Cet éveil antiracisme asiatique ne se fait pas sans heurts. Tram-Anh a beaucoup de colère en elle, et ne sait pas quoi en faire. Ouvrir les yeux sur le racisme et les micro-agressions prend beaucoup d’énergie au quotidien, et sa santé mentale en a particulièrement pâti cette année : “Je n’arrivais plus à maîtriser mes émotions. Je me suis disputée avec beaucoup de personnes qui ne comprenaient pas ma colère”, confie-t-elle. Durant sa seconde année de Master, Tram-Anh prend du temps pour reprendre les enseignants qui disaient des généralités ou véhiculaient des clichés racistes sans s’en rendre compte. Une vidéo confrontant un manager blanc à un ingénieur vietnamien carricaturé jusqu’à l’accent a notamment mis mal à l’aise les quelques étudiants d’origine asiatique. Durant l’intercours, elle va voir le prof et exprime leur malaise. Le résultat de cette intervention est heureux : le professeur présente ses excuses devant toute la classe. Le mouvement antiraciste, qui prend de l’ampleur grâce aux réseaux sociaux, lui a certes donné le courage et la pédagogie de dénoncer le racisme. Mais cet empouvoirement prend parfois trop de place. Alors depuis juin, Tram-Anh a arrêté d’écouter les podcasts et fait de ses espaces virtuels tel que son compte Instagram une bulle pour préserver sa santé mentale. “Je suis féministe intersectionnelle. Mais le militantisme, ce sera dans la vraie vie et à travers mes illustrations”, dit-elle.

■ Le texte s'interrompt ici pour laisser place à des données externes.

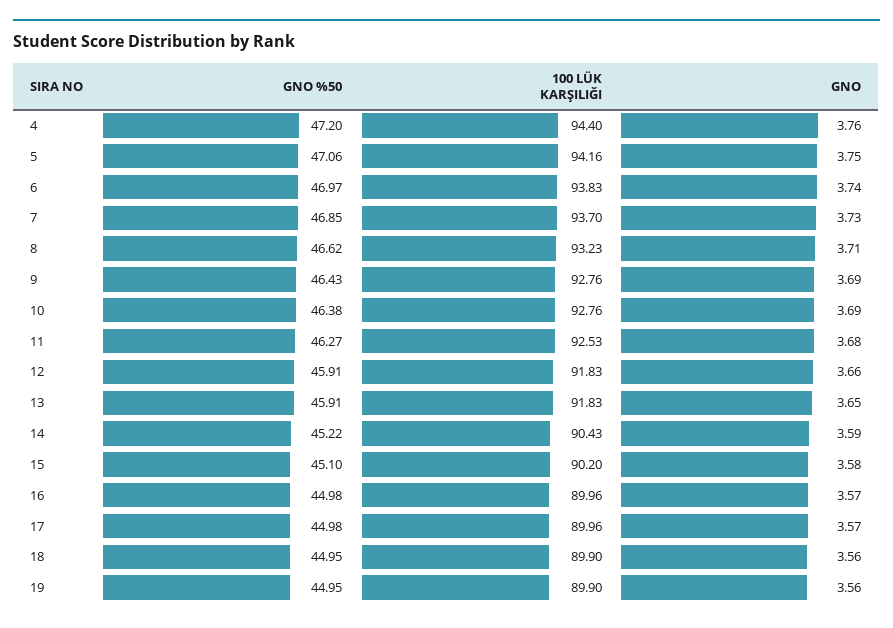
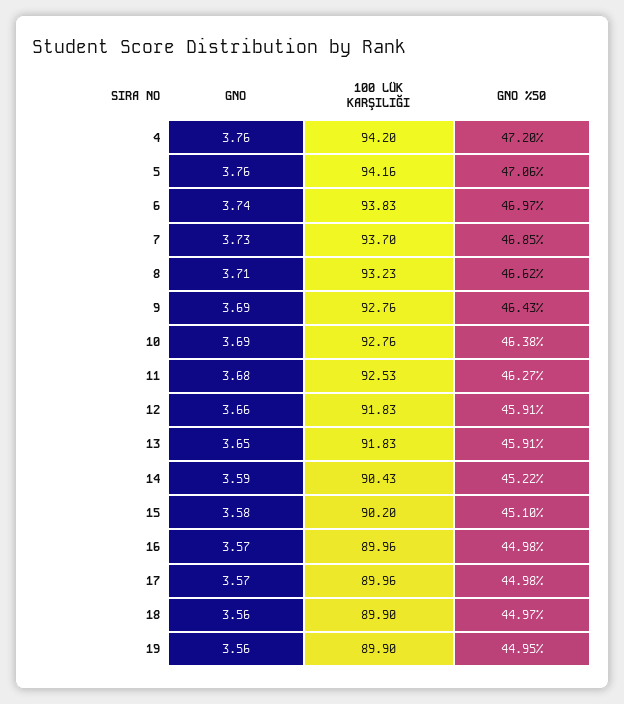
100 LÜK KARŞILIĞI, 4: 94.4 -> 94.2
GNO, 5: 3.75 -> 3.76
GNO %50, 18: 44.95 -> 44.97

En revanche, elle ne se voit pas adhérer à une association militante car souhaite rester un électron libre. Sa liberté de mouvement est son mode de fonctionnement. De fait, Tram-Anh accepte d’être satellitaire. Dans cette lutte contre le racisme anti-asiatique, Tram-Anh sait qu’elle utilisera ses médiums de prédilection pour amplifier l’impact de notre lutte : la BD et plus généralement l’illustration.